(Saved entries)
--- START ---

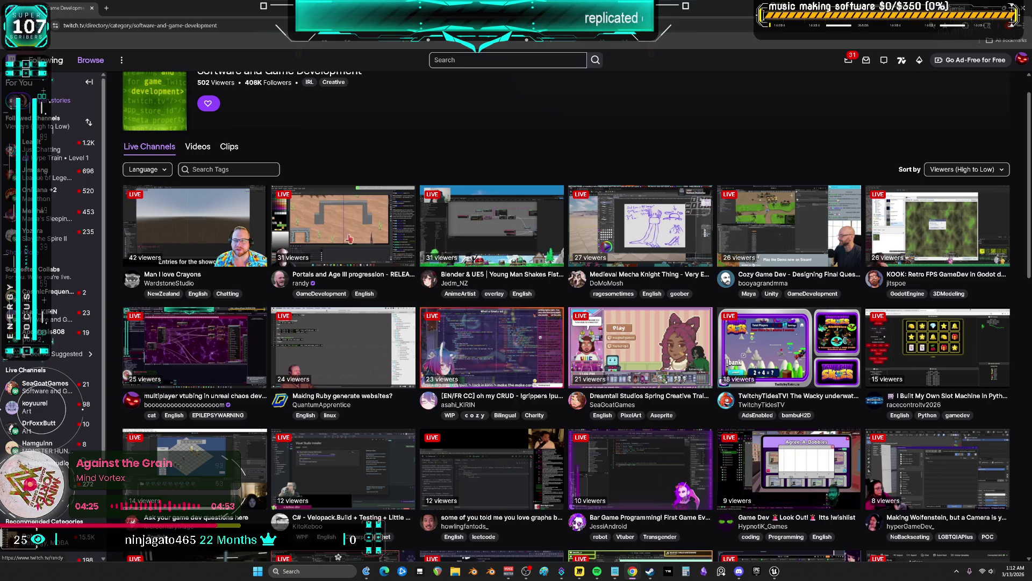
scroll(169, 215, "up", 2)
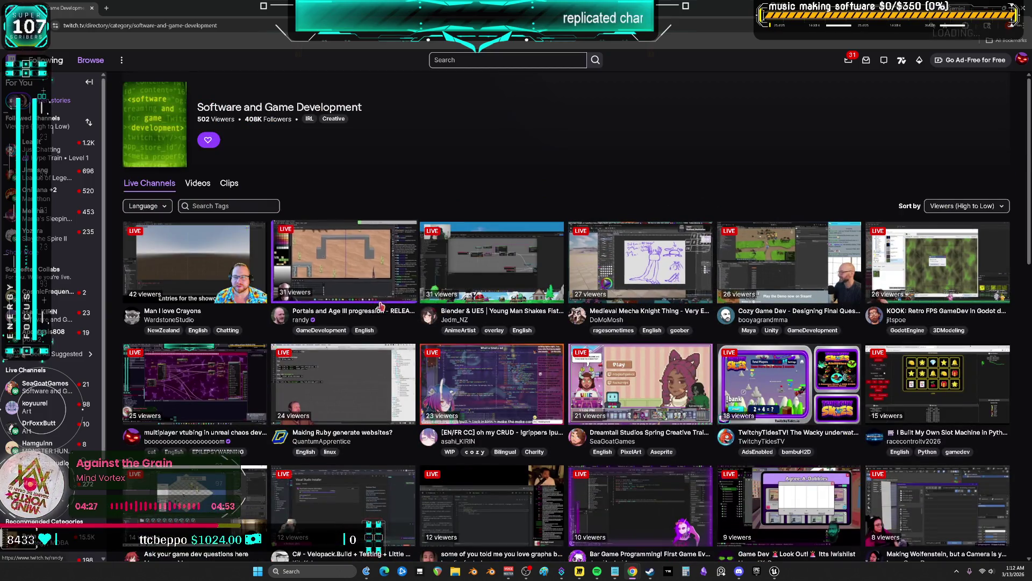
left_click(162, 207)
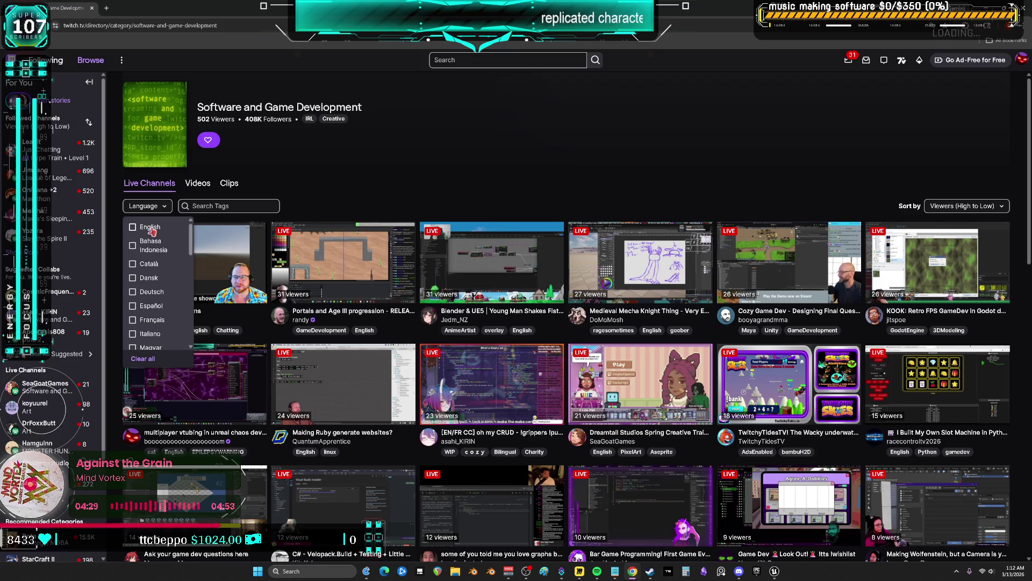
key("Escape")
left_click(156, 206)
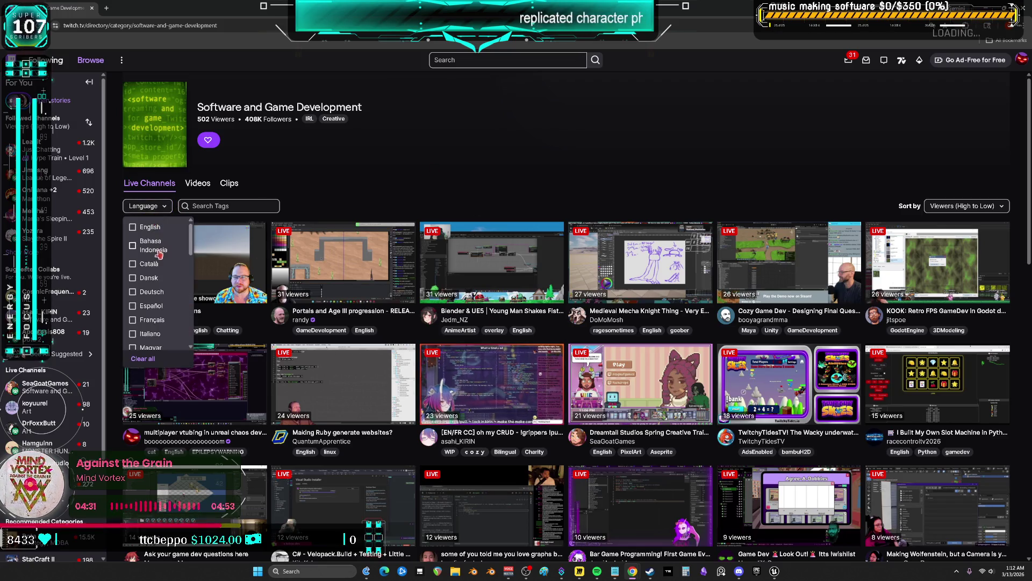
left_click(151, 228)
left_click(526, 177)
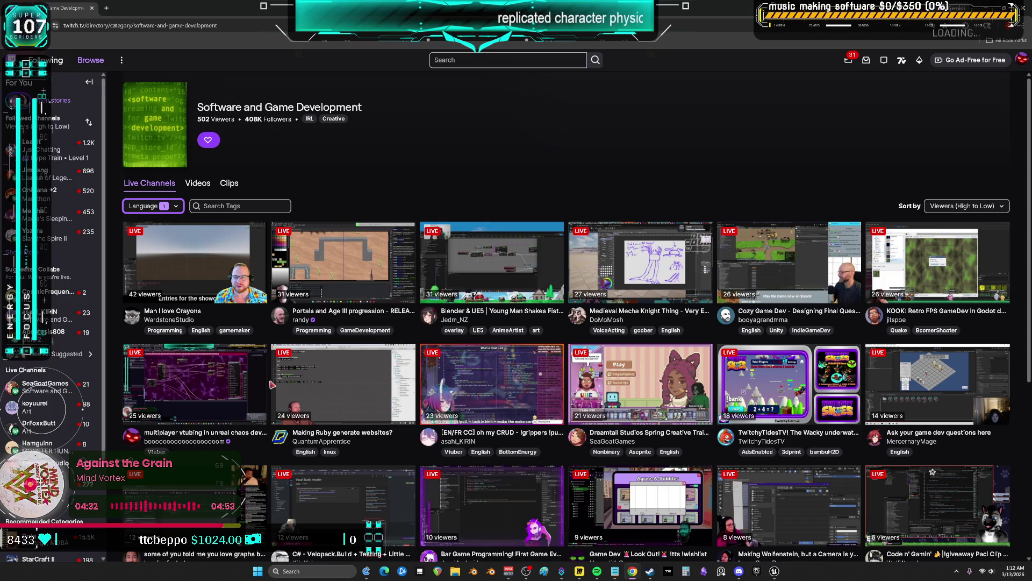
Remove the English filter and open the live procedural environment modeling stream.
left_click(152, 206)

--- END ---

> [Directions for this task] Exclude all pictures and reproduce verbatim the lines running from the line that contains "left_click(526, 177)" to the end of the data above, both ends included.

> [Solution]
left_click(526, 177)
Remove the English filter and open the live procedural environment modeling stream.
left_click(152, 206)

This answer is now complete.